The federal school lunch program is the oldest and largest of child nutrition programs and began in 1946 with the dual purpose of helping feed the nation’s children and boosting the market for surplus agricultural commodities, in particular milk and meat products. That tension between what’s best for children and the interests of business pervades the program to this day.
Because of their longstanding relationship to agribusiness, the federal school food programs are overseen by the U.S. Department of Agriculture, not the Department of Health and Human Services.
Over the years, the program has expanded to include school breakfasts and after-school snacks — although those programs are not nearly as widespread. Conservatives, fearful that free food to children undermines personal responsibility and promotes a ‘nanny state’ mentality, have hobbled discussions on providing a free lunch to all schoolchildren. Instead, the government has instituted a highly bureaucratic and at times humiliating system where families need to prove they are sufficiently poor to qualify for a free or reduced-price school lunch.
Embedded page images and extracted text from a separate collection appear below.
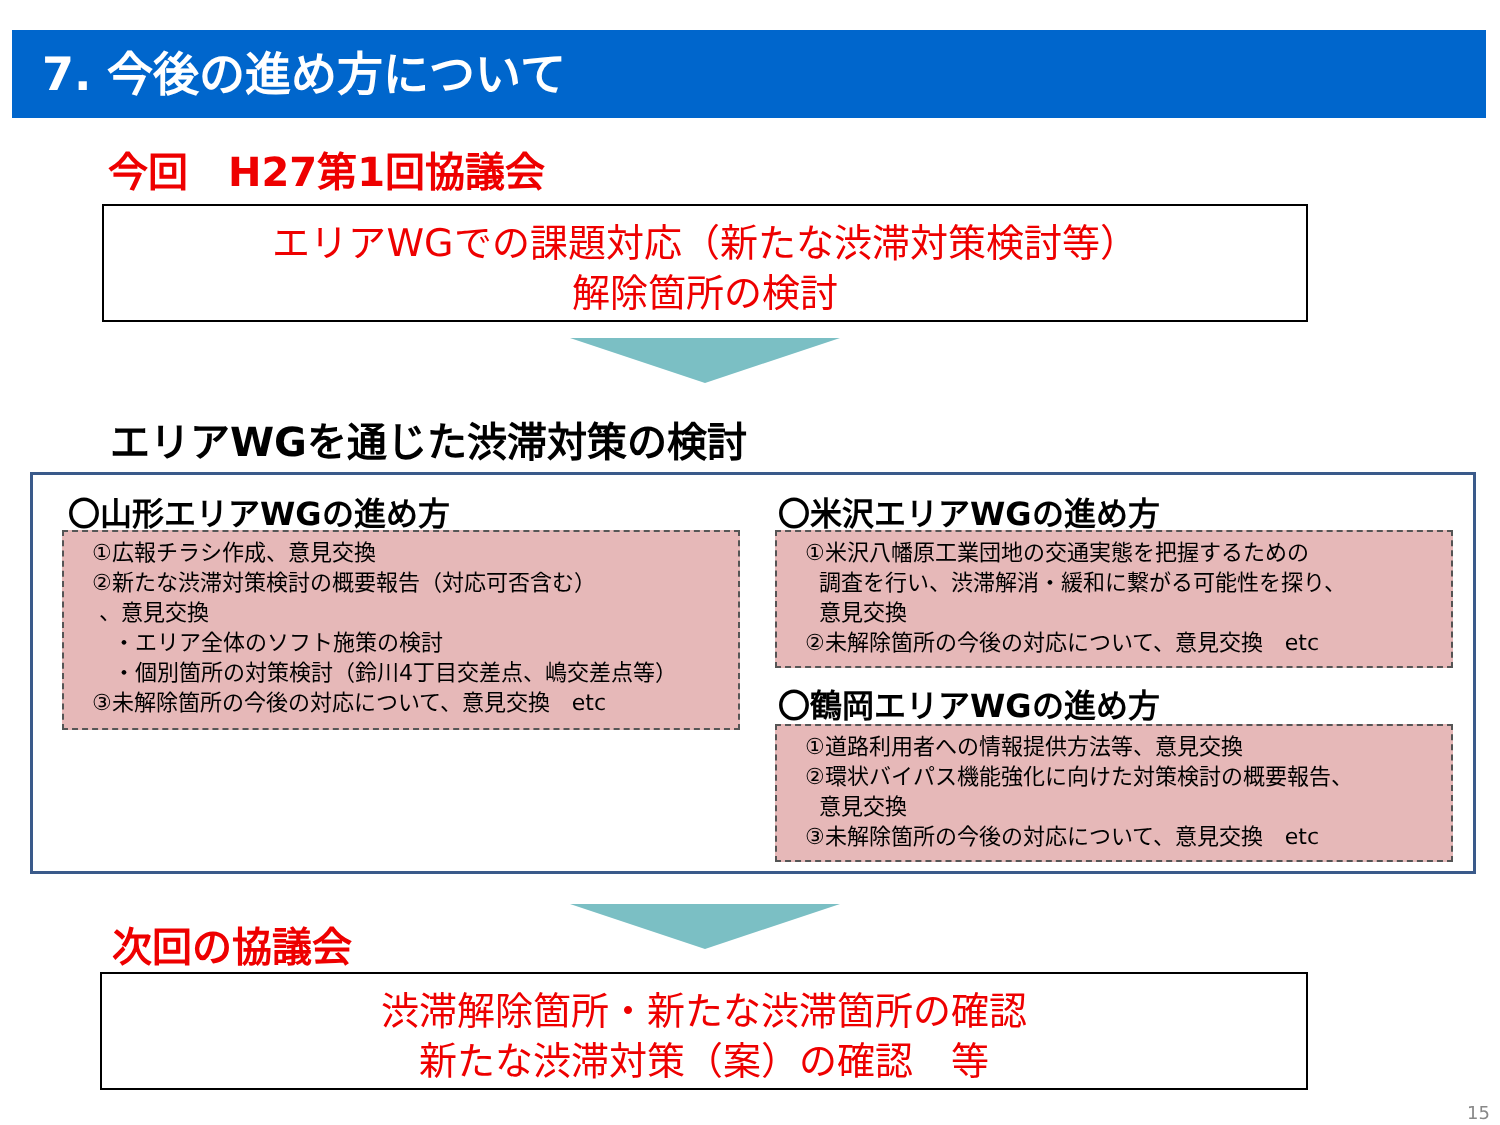7. 今後の進め方について
今回　H27第1回協議会
エリアWGでの課題対応（新たな渋滞対策検討等）
解除箇所の検討
エリアWGを通じた渋滞対策の検討
〇山形エリアWGの進め方
①広報チラシ作成、意見交換
②新たな渋滞対策検討の概要報告（対応可否含む）
、意見交換
・エリア全体のソフト施策の検討
・個別箇所の対策検討（鈴川4丁目交差点、嶋交差点等）
③未解除箇所の今後の対応について、意見交換　etc
〇米沢エリアWGの進め方
①米沢八幡原工業団地の交通実態を把握するための
調査を行い、渋滞解消・緩和に繋がる可能性を探り、
意見交換
②未解除箇所の今後の対応について、意見交換　etc
〇鶴岡エリアWGの進め方
①道路利用者への情報提供方法等、意見交換
②環状バイパス機能強化に向けた対策検討の概要報告、
意見交換
③未解除箇所の今後の対応について、意見交換　etc
次回の協議会
渋滞解除箇所・新たな渋滞箇所の確認
新たな渋滞対策（案）の確認　等
15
School lunches are free for children whose family income is below 130 percent of the poverty level. When income is between 130 and 185 percent of poverty, schools are allowed to charge up to 40 cents. Others pay full price.
In the 2004-05 school year, an average of 29 million children a day received school lunches under the federal program, or about half of the country’s schoolchildren. Of those, almost 60 percent were either free or at reduced price. Nearly 100,000 public and nonprofit private schools participated in the program.